Graphic Novel Review: X-Men: Bloodline
PUBLISHED: 11:31 07 November 2014 | UPDATED: 11:31 07 November 2014
The Future is now for the X-Men...
Since Kitty Pryde travelled back from the Days of Future Past era to change the course of history, the X-Men have had an uneasy relationship with linear causality, weaving between the timelines with reckless abandon and populating their ranks with members from yesterday and tomorrow.
While the current presence of the original teenage X-Men in the present day has thrown a massive pebble into the pool of time, sending ripples back and forwards through the years, there’s also the matter of the future mutants who stayed behind after the Battle of the Atom crossover to contend with.
One of these, Storm’s daughter Kymera, wants to prevent a traumatic event which left the team devastated in its wake, but without meddling too much with her own recollections of history.
After sociopathic criminal The Future escapes from jail, he is revealed as the father of baby Shogo, the adopted son of X-Man Jubilee, and wants him back to raise as his heir. In Kymera’s timeline he succeeds, with horrendous consequences for both Shogo and Jubes, and she is here to make sure that does not happen.
Unable to kidnap his son, The Future takes Jubilee instead, and tries to exchange her for Shogo, a deal the X-Men are not prepared to accept…
Meanwhile, in a back-up story, Psylocke has a dubious relationship with a virtual reality warrior she is forced to confront in battle in order to save her students’ lives. Really, it’s as bad as it sounds, so the less said about this tale the better...

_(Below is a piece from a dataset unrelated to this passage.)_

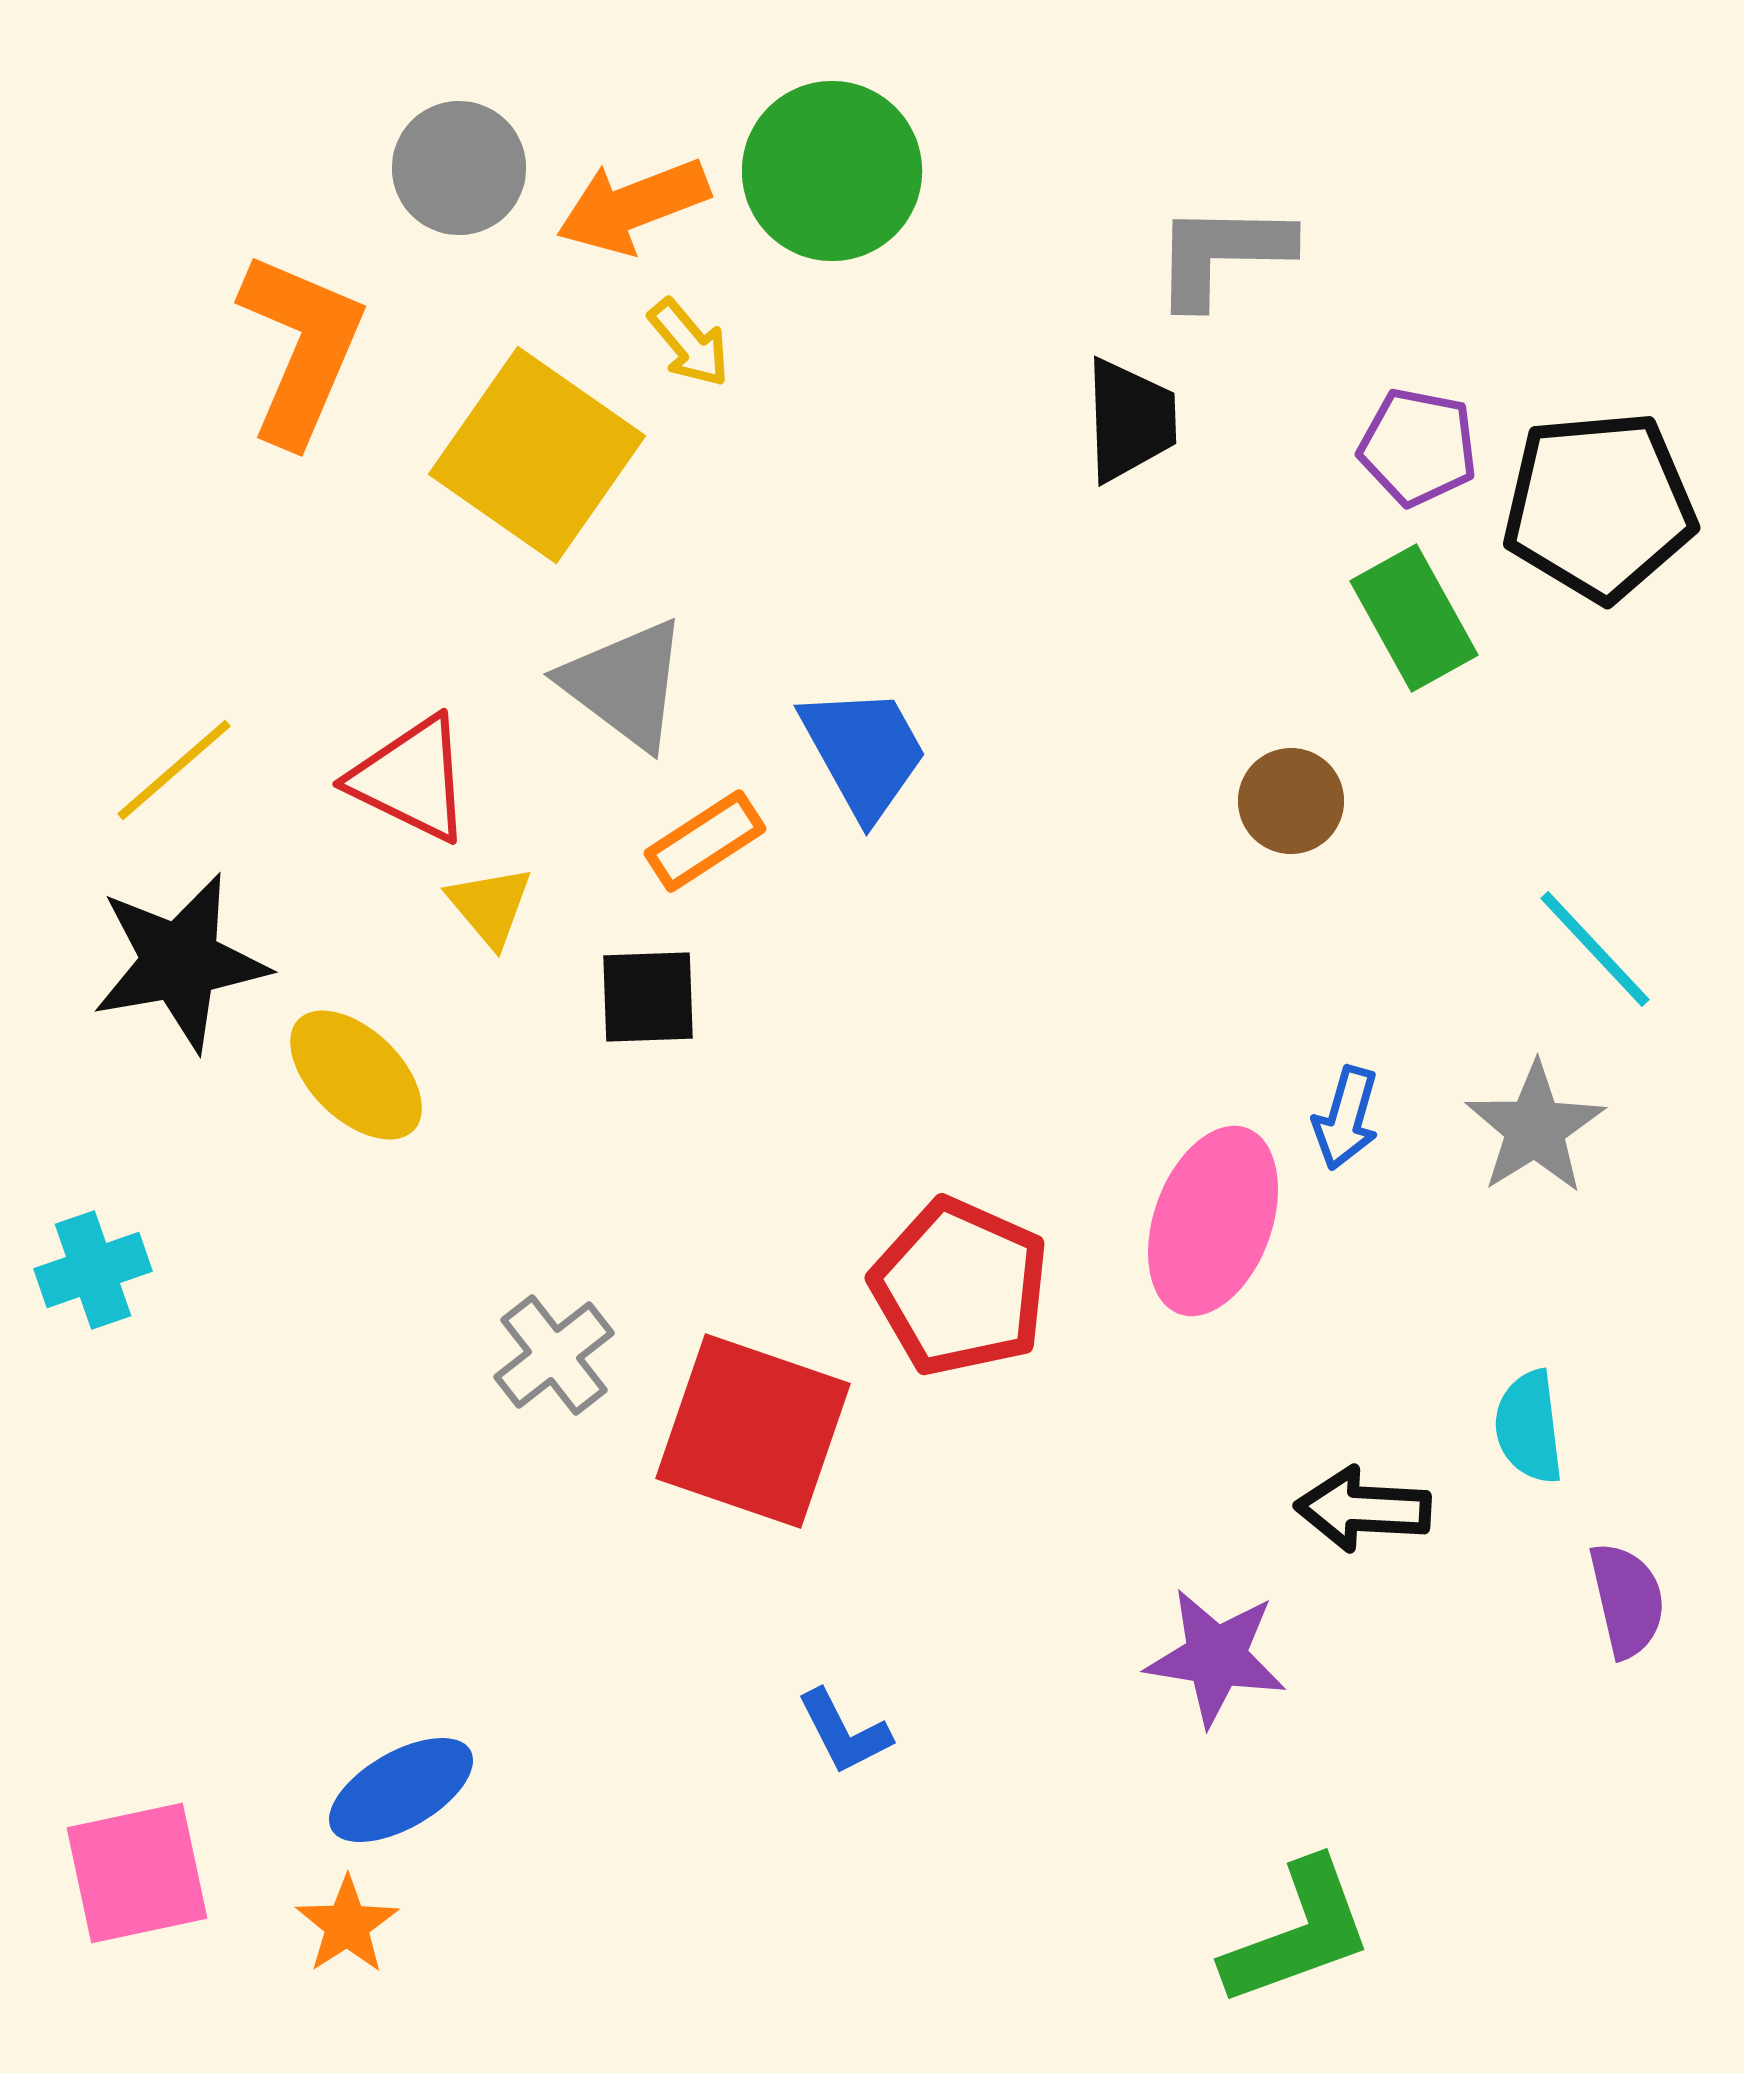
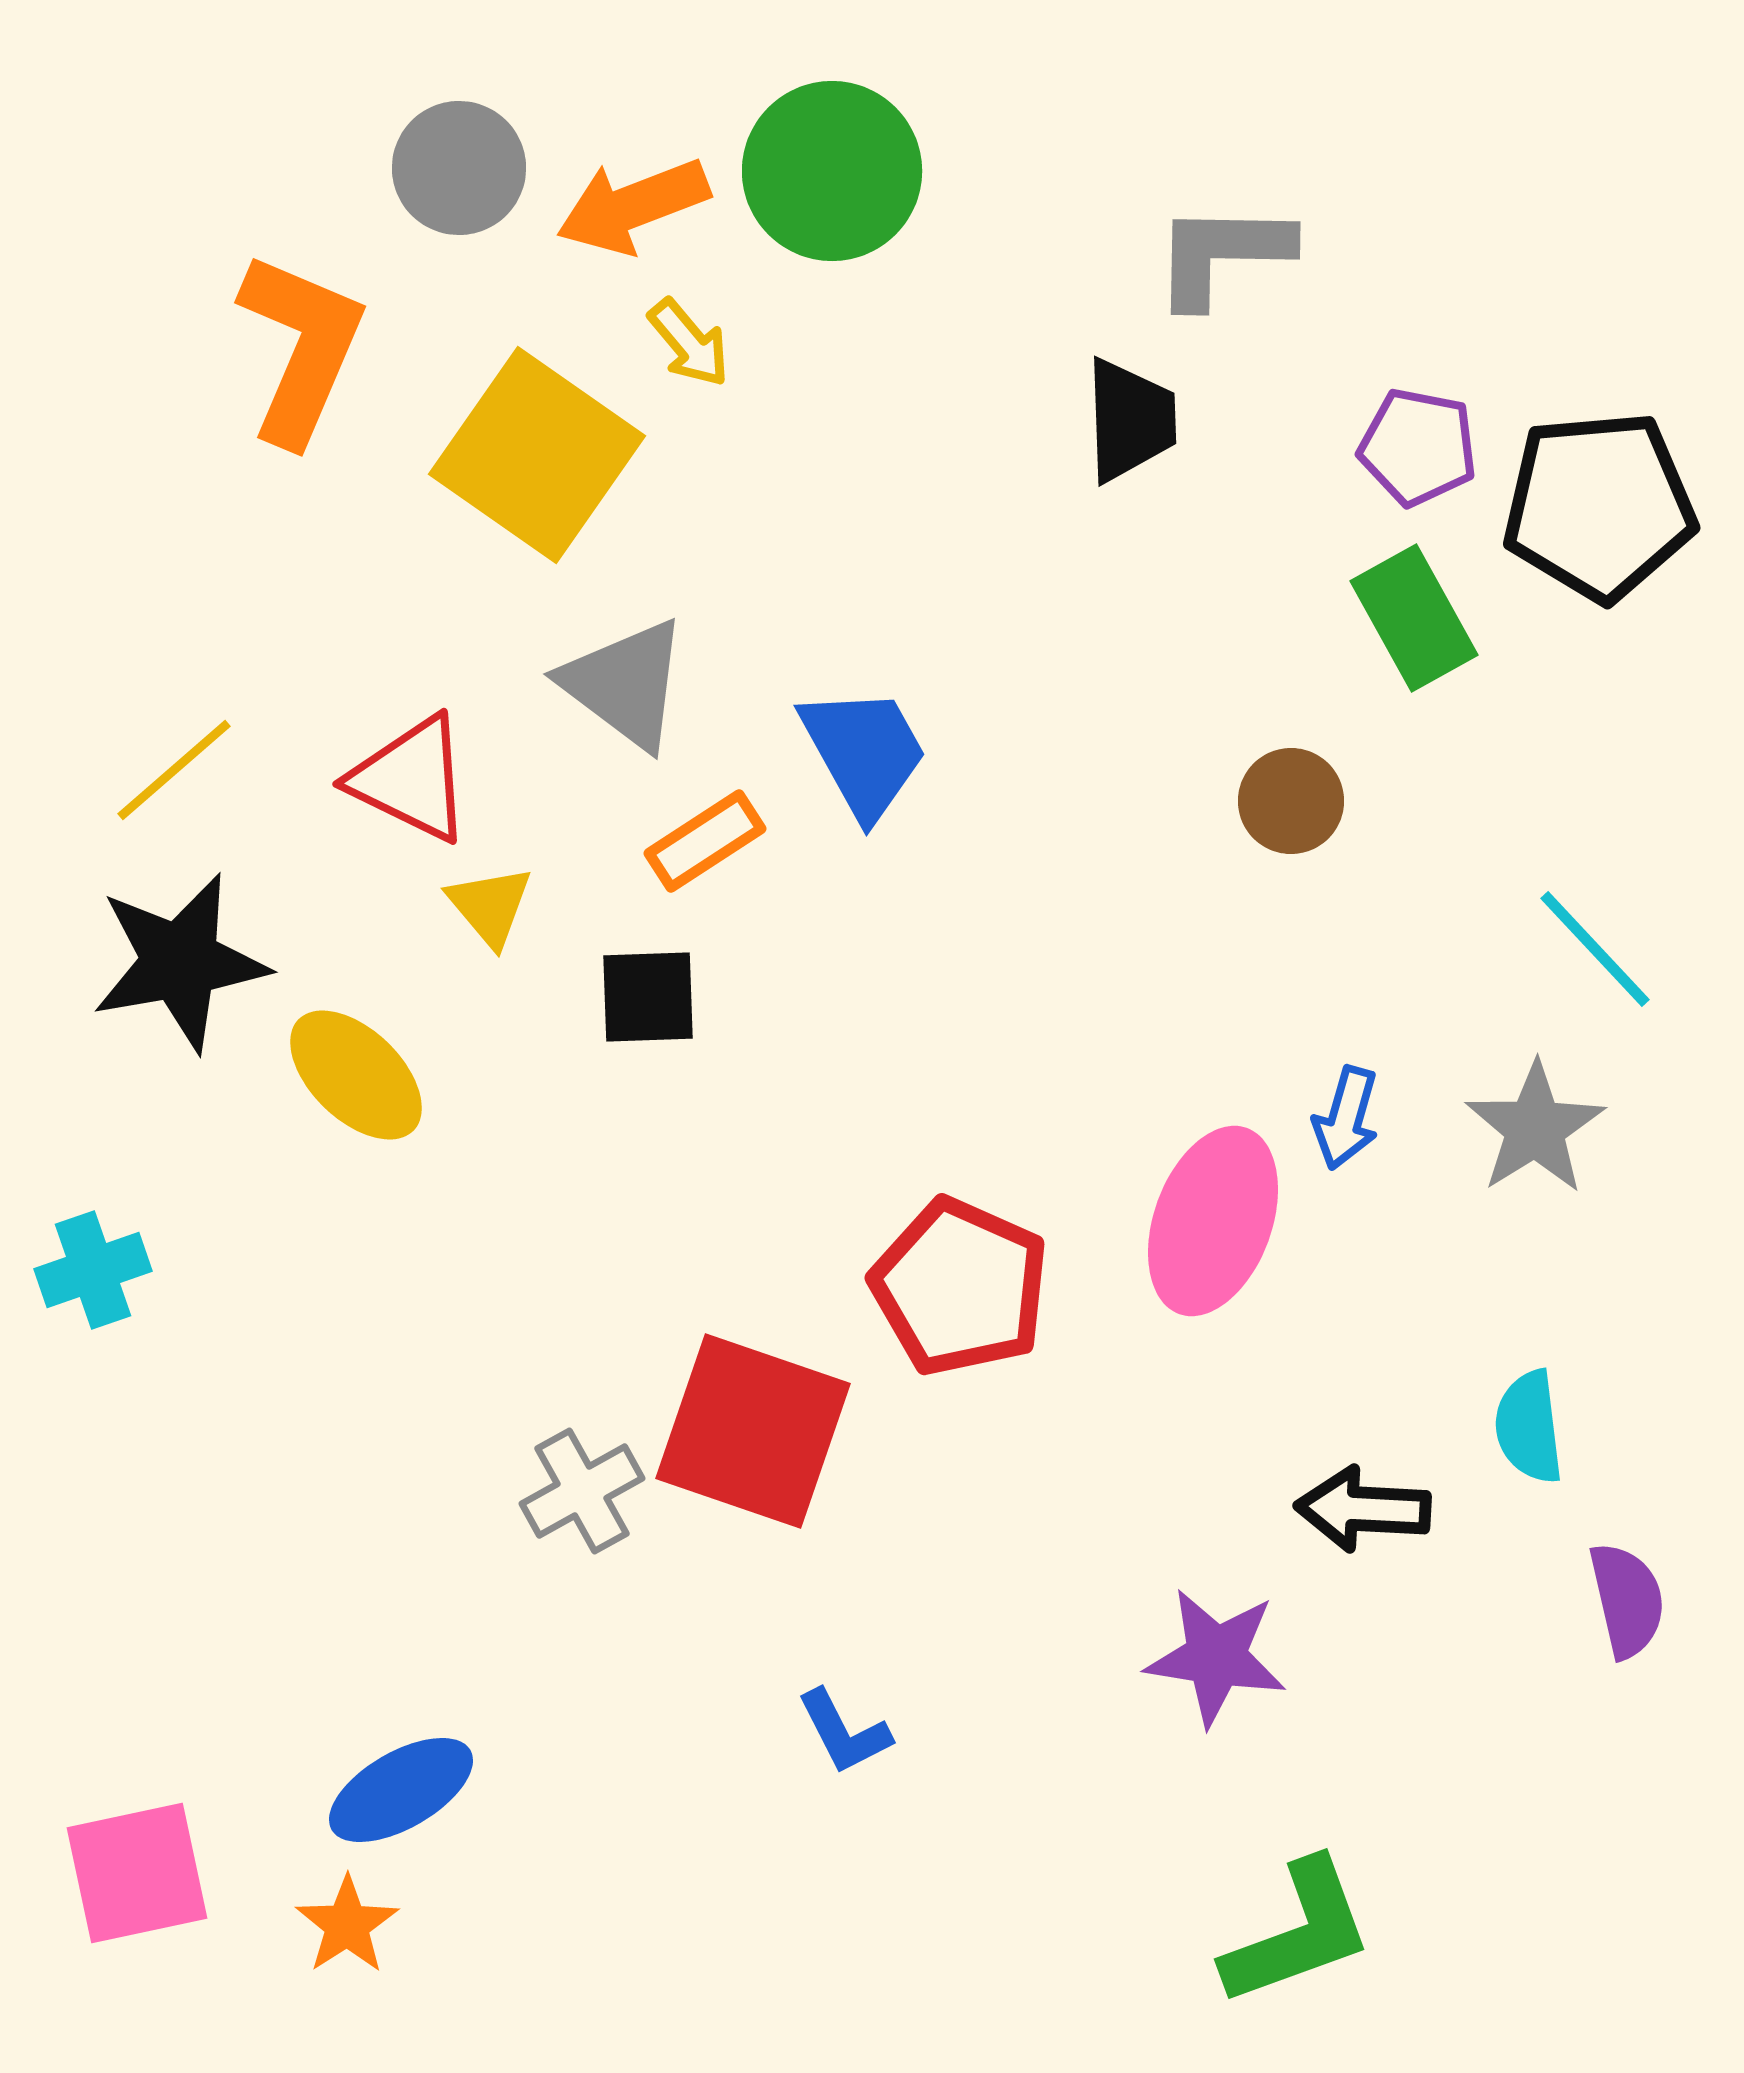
gray cross: moved 28 px right, 136 px down; rotated 9 degrees clockwise
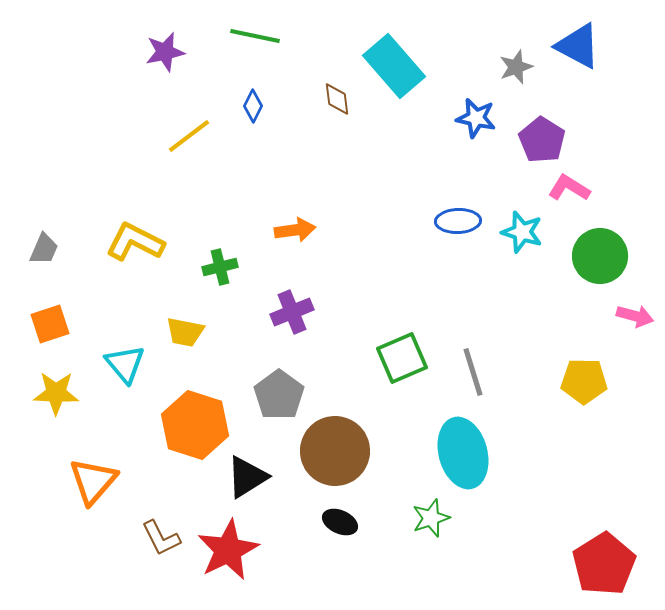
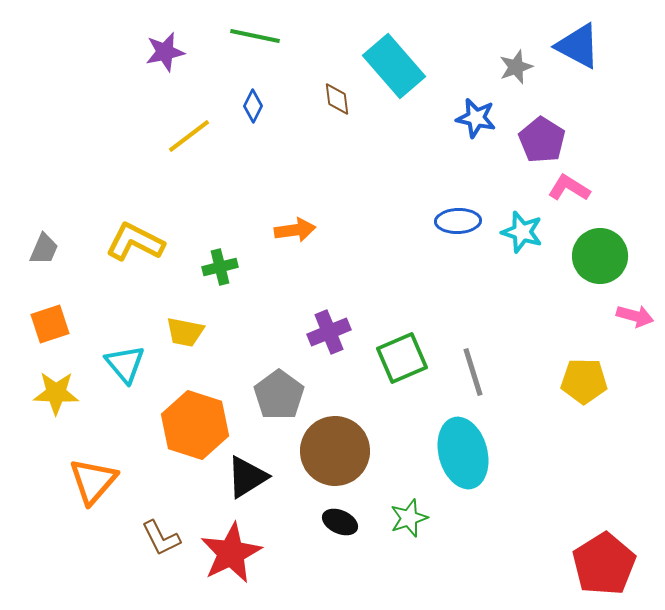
purple cross: moved 37 px right, 20 px down
green star: moved 22 px left
red star: moved 3 px right, 3 px down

One has to hope that Marvel are deliberating peppering their books with time travellers attempting to change the course of history, as this is a trope which is becoming more and more prevalent as of late.
The Future is a bit of a one-note villain introduced to serve as a plot device rather than with any overarching purpose, and yet it makes a refreshing change for the X-Men to battle a foe free of much of the baggage which surrounds their usual antagonists.
Although it’s raison d’être is ostensibly to offer a platform for the X-Men’s female members, this series is floundering in comparison with its peers, lacking the cohesion and direction that one might expect, especially with a seasoned writer like Brian Wood at the helm.
There’s nothing wrong with a back-to-basics approach to the mutant superheroes, complete with the angst and soul-searching which has been a characteristic of the teams since the Chris Claremont days, but it needs something extra to stand out from the glut of X-books currently being published.
The roster of Storm, Jubilee, Psylocke, Rachel Grey and Monet is certainly a strong one, with a nice mix of powers and personalities, which makes it even more surprising that Wood hasn’t been able to achieve more during his run.
With this storyline bringing his writing tenure to a close, incoming scribe Marc Guggenheim will hopefully be able to bring a much-needed new focus to this adjectiveless X-Men title, and do justice to the characters featured therein.